Instructions to follow
Change "Here is an image" to "Consider this image" throughout the records below and reproduce them with nothing else altered.

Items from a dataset
####################

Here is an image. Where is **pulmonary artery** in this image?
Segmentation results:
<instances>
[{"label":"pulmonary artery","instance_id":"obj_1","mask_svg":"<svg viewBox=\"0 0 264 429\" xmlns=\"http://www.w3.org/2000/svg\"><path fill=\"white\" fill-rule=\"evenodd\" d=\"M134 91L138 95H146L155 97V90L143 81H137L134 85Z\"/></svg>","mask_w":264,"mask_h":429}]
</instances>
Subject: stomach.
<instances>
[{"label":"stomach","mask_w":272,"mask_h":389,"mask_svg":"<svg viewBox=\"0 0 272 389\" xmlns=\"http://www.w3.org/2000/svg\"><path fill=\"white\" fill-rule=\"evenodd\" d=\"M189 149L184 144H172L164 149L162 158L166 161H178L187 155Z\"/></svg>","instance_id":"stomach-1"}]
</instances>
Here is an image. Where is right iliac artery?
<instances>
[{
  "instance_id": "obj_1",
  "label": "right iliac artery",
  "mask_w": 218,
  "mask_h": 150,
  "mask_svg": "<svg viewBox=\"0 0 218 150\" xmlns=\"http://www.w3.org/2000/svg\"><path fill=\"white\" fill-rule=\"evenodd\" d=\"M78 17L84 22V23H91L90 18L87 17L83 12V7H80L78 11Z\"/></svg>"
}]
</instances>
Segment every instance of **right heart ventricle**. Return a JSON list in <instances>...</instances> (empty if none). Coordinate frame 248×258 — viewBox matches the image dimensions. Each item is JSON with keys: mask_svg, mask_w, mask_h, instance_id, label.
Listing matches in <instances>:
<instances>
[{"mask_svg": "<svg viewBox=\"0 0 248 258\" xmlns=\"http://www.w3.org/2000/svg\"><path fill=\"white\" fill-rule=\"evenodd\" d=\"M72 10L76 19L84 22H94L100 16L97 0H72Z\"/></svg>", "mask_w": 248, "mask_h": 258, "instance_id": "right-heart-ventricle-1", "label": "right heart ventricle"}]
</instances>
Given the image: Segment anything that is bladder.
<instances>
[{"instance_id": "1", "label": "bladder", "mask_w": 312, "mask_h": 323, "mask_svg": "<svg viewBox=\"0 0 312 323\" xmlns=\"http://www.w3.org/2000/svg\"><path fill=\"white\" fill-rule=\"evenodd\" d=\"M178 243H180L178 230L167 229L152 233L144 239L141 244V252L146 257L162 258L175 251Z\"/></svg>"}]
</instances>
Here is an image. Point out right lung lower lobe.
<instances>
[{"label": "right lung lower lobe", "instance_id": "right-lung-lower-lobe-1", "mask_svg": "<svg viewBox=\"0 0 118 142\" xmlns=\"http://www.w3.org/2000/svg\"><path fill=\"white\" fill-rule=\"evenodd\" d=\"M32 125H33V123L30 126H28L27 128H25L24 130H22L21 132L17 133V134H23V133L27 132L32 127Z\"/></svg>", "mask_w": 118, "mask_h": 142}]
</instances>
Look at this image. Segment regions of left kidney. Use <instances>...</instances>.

####################

Solved exercise
Consider this image. Where is **pulmonary artery** in this image?
Segmentation results:
<instances>
[{"label":"pulmonary artery","instance_id":"obj_1","mask_svg":"<svg viewBox=\"0 0 264 429\" xmlns=\"http://www.w3.org/2000/svg\"><path fill=\"white\" fill-rule=\"evenodd\" d=\"M134 91L138 95H146L155 97V90L143 81H137L134 85Z\"/></svg>","mask_w":264,"mask_h":429}]
</instances>
Subject: stomach.
<instances>
[{"label":"stomach","mask_w":272,"mask_h":389,"mask_svg":"<svg viewBox=\"0 0 272 389\" xmlns=\"http://www.w3.org/2000/svg\"><path fill=\"white\" fill-rule=\"evenodd\" d=\"M189 149L184 144H172L164 149L162 158L166 161H178L187 155Z\"/></svg>","instance_id":"stomach-1"}]
</instances>
Consider this image. Where is right iliac artery?
<instances>
[{
  "instance_id": "obj_1",
  "label": "right iliac artery",
  "mask_w": 218,
  "mask_h": 150,
  "mask_svg": "<svg viewBox=\"0 0 218 150\" xmlns=\"http://www.w3.org/2000/svg\"><path fill=\"white\" fill-rule=\"evenodd\" d=\"M78 17L84 22V23H91L90 18L87 17L83 12V7H80L78 11Z\"/></svg>"
}]
</instances>
Segment every instance of **right heart ventricle**. Return a JSON list in <instances>...</instances> (empty if none). Coordinate frame 248×258 — viewBox matches the image dimensions. Each item is JSON with keys: mask_svg, mask_w, mask_h, instance_id, label.
Listing matches in <instances>:
<instances>
[{"mask_svg": "<svg viewBox=\"0 0 248 258\" xmlns=\"http://www.w3.org/2000/svg\"><path fill=\"white\" fill-rule=\"evenodd\" d=\"M72 10L76 19L84 22H94L100 16L97 0H72Z\"/></svg>", "mask_w": 248, "mask_h": 258, "instance_id": "right-heart-ventricle-1", "label": "right heart ventricle"}]
</instances>
Given the image: Segment anything that is bladder.
<instances>
[{"instance_id": "1", "label": "bladder", "mask_w": 312, "mask_h": 323, "mask_svg": "<svg viewBox=\"0 0 312 323\" xmlns=\"http://www.w3.org/2000/svg\"><path fill=\"white\" fill-rule=\"evenodd\" d=\"M178 243H180L178 230L167 229L152 233L144 239L141 244V252L146 257L162 258L175 251Z\"/></svg>"}]
</instances>
Consider this image. Point out right lung lower lobe.
<instances>
[{"label": "right lung lower lobe", "instance_id": "right-lung-lower-lobe-1", "mask_svg": "<svg viewBox=\"0 0 118 142\" xmlns=\"http://www.w3.org/2000/svg\"><path fill=\"white\" fill-rule=\"evenodd\" d=\"M32 125H33V123L30 126H28L27 128H25L24 130H22L21 132L17 133V134H23V133L27 132L32 127Z\"/></svg>", "mask_w": 118, "mask_h": 142}]
</instances>
Look at this image. Segment regions of left kidney. Use <instances>...</instances>.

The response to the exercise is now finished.